Once a couple has fallen into a pattern of treating each other disrespectfully it is often difficult to change. If both spouses or partners are angry and hostile towards each other, a standoff may ensue, with neither partner willing to change his or her behavior until the other changes. Similarly, if one person makes a good faith effort to change things, this effort may go unnoticed or may even be rebuffed. For couples to re-establish respect, they must work on changing their own behaviors.

It is unlikely that either you or your partner can effectively influence each other. Instead, both of you should focus on your own behavior: follow the golden rule, and treat your partner as you would like to be treated.

In addition, the temptation to correct your partner’s behavior may be great, but it is unlikely to work, at this stage. Once a greater level of respect has been established couples can then begin to work on how they can communicate more effectively, make requests, solve problems, and accept differences.

 Re-establish or create a more respectful relationship. Once a more respectful environment or atmosphere is established, you can begin to focus on helping yourself and your partner to identify difficult issues, and find ways to talk about these issues directly without triggering anger and disrespectful behaviors.

Creating a respectful relationship is essential if you are going to be able to effectively address difficult issues and differences.

Couples must recognise, accept and appreciate differences, Part of establishing and maintaining a respectful relationship is learning to accept differences. Partners need to accept the ways in which their spouse or partner is different, whether this involves values, aspirations, or temperament. Tolerating and accepting (and even appreciating) how your spouse or partner is different from you is a key part in maintaining a respectful relationship.

Couples must recognise each other’s strengths and understand that differences do not have to threaten a relationship, but can in fact strengthen it.

A marriage where partners lack respect is bound to fail. Your critical comments become personal instead of informational if you are disrespectful .Disrespectful criticism can spell the end of your relationship if you continue to deal negatively with conflict.
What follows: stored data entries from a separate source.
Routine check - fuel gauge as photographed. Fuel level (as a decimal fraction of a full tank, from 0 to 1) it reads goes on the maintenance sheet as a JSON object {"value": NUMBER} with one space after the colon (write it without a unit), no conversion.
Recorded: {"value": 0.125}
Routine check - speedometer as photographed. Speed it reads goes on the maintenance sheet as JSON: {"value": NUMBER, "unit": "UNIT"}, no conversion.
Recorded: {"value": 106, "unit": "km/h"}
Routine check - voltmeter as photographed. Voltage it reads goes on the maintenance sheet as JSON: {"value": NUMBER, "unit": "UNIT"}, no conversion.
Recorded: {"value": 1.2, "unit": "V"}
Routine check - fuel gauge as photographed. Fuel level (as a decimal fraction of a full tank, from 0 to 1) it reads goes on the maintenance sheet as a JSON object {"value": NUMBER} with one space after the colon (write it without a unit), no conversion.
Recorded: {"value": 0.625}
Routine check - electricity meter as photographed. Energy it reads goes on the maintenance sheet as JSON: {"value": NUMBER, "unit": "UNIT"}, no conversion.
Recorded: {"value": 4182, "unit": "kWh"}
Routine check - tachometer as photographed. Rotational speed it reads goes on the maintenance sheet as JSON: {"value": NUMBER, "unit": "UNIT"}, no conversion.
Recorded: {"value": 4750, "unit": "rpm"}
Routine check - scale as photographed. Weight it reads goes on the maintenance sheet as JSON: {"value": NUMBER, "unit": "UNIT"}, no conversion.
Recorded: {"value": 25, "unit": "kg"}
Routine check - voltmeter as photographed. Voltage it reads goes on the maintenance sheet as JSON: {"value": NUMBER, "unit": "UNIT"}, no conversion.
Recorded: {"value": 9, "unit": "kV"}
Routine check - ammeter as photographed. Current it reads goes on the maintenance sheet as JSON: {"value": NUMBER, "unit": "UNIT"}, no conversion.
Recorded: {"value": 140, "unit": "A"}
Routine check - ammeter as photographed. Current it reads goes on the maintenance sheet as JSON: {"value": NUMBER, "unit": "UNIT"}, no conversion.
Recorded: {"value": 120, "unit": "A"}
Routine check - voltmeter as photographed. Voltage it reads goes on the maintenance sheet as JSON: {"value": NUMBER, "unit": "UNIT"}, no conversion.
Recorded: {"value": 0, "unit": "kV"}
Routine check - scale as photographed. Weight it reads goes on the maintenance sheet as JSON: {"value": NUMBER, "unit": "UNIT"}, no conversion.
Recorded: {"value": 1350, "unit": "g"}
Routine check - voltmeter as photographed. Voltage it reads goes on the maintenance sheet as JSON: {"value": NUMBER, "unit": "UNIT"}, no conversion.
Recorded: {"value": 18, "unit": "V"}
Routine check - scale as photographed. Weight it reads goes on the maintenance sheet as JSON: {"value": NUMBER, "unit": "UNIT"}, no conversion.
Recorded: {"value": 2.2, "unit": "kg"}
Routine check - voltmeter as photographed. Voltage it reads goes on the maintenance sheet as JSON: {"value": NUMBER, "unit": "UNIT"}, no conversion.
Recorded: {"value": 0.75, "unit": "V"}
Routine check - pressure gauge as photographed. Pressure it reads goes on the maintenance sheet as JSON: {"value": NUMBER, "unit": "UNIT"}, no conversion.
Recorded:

When couples switch from admiring one another to denigrating judgments, respect is on the way out. Respect likes and affirms your spouse for who and what she or he is. Personal criticism fuels and escalates conflict. When you lose respect for your spouse, you treat him with contempt and believe you are superior.

Once the marriage is hit with criticism and contempt, you will always be defensive, you will not take responsibility for the problem but cast blame on your spouse for whatever issue .

Likewise, avoidance behaviors such as ignoring your spouse and expressing indifference to his or her thoughts are not healthy for marriage or relationship therefore, avoid it.